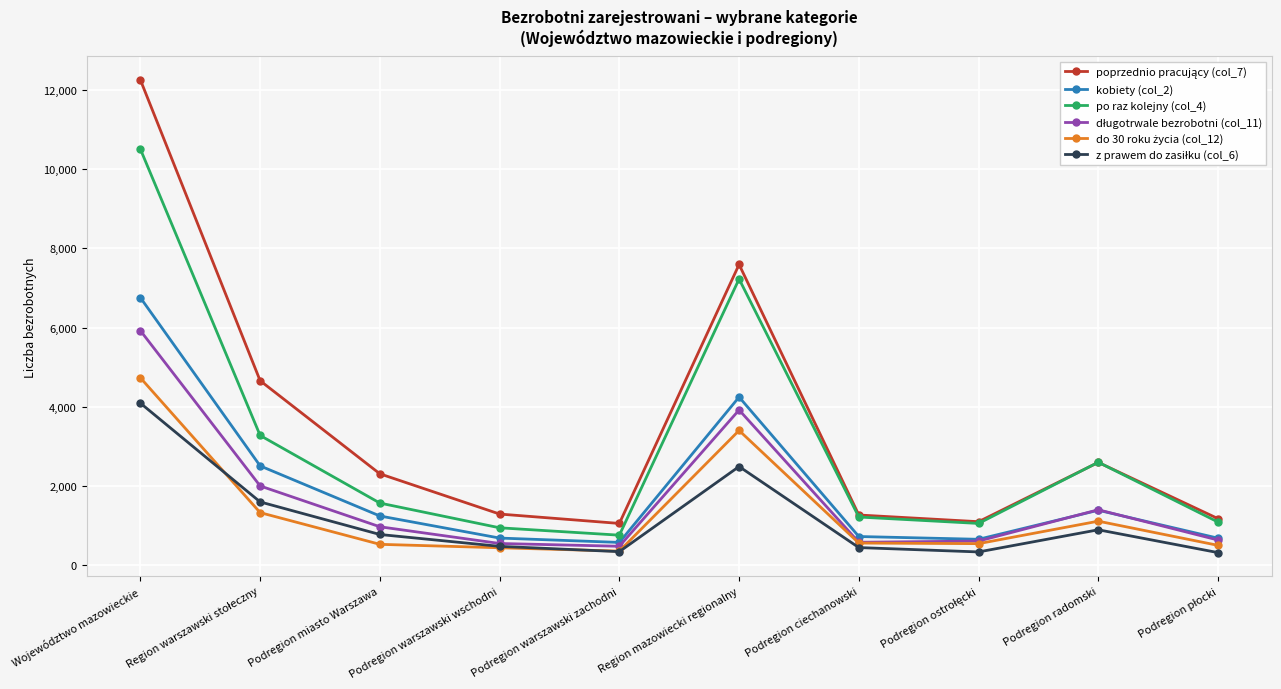

Where is kobiety (col_2) nearest to the value 3665?

Region mazowiecki regionalny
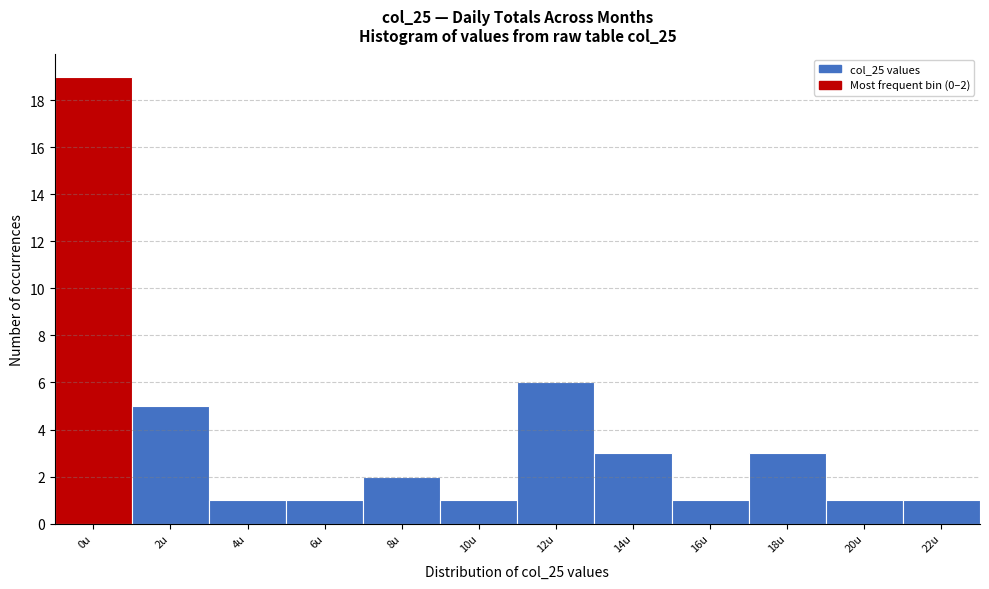

Reading right to left, transcribe all the data shown in this chart.

1	1	3	1	3	6	1	2	1	1	5	19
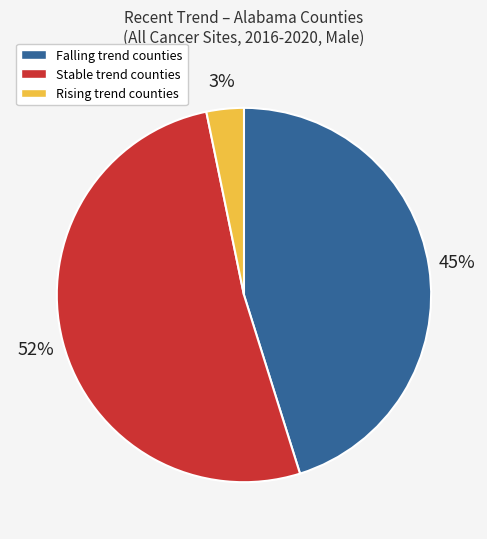

Is there any slice that represents more than half of the pie?

Yes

====================

What is being asked: Quote every line of text in the records above word for word, leaving out the pictures.

The answer:
Where is kobiety (col_2) nearest to the value 3665?

Region mazowiecki regionalny

Reading right to left, transcribe all the data shown in this chart.

1	1	3	1	3	6	1	2	1	1	5	19

Is there any slice that represents more than half of the pie?

Yes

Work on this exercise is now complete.